In both of these cases, a solution like the Dell Chromebook 13 could be an ideal option. Given the lightness of the Chrome OS, even low-end models deliver solid performance at very attractive price points. Higher-end systems should satisfy performance-conscious power users, and particularly cost-conscious organizations might even contemplate Google Apps for Work for their productivity needs.
Most importantly, Chromebooks are not an either/or proposition, at least in the case of Dell. The new Chromebook 13 is fully supported by the company’s suite of endpoint management, security and maintenance applications and services. In the case of businesses with sizable Windows investments, the Chromebook 13 can utilize the Dell Wyse vWorkspace Connector for Chrome OS to provide seamless, secure access to Windows applications and Office documents.
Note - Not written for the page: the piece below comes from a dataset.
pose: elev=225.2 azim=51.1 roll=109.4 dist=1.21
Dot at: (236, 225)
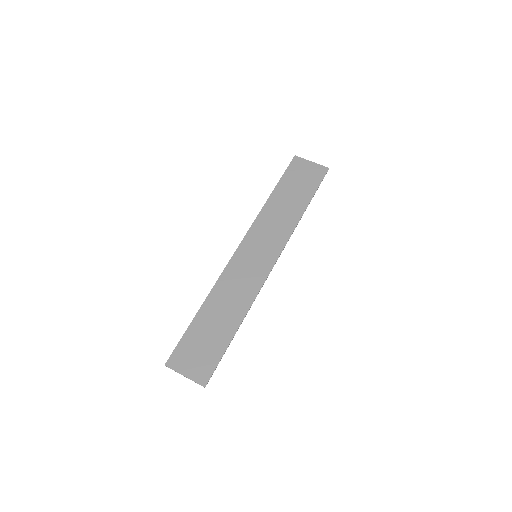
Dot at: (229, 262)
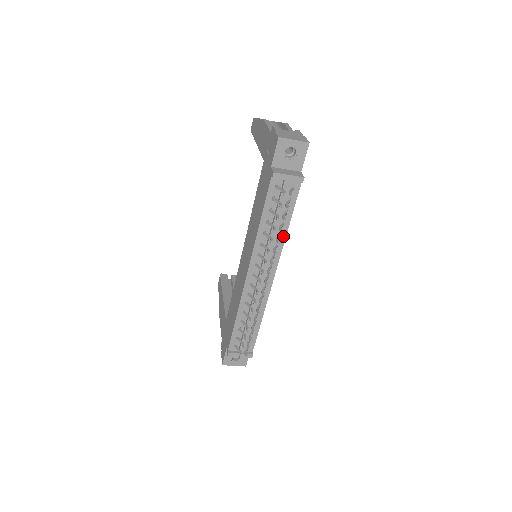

As access to vWorkplace implies, the Chromebook 13 can be incorporated in Wyse thin client implementations and environment.
The Chromebook 13 is also supported by Dell KACE for inventory management and service desk support. Dell SonicWALL Mobile Connect (VPN) app in combination with a Dell Secure Mobile Access appliance or next-generation firewall provides employees secure access to authorized company resources, along with access reporting and tracking. Content Filter subscription services are available with Dell firewalls to provide URL filtering and browser protection.
Finally, the company is making its new ProSupport Plus for PCs and tablets available to Dell Chromebook 13 customers. ProSupport Plus services include priority 24X7 access to expert support, repair for drops, spills and other mishaps, and a Technical Account Manager (TAM) for customers with more than 1,000 entitled systems.
This all sounds good, but not every organization will want, let alone prefer to move ahead with Chromebook adoptions. The fact is that Dell fully understands that, but the company also recognizes that for many customers and in many situations, the Chromebook 13 can offer excellent value and often unique solutions for particular customer problems.
By working closely with Google, Dell has developed a compelling new solution that brings the value of Chromebook technology into the workplace and makes it fully ready for business users. Plus, by supporting its new offering with Wyse, KACE and SonicWall solutions, and ProSupport services, Dell has ensured that the Chromebook 13 can be fully integrated, managed and maintained in demanding business environments.
At the end of the day, organizations planning mobile workforce solution deployments may decide that Chromebooks are not for them. But they would be remiss if they did not investigate and consider Dell’s new Chromebook 13.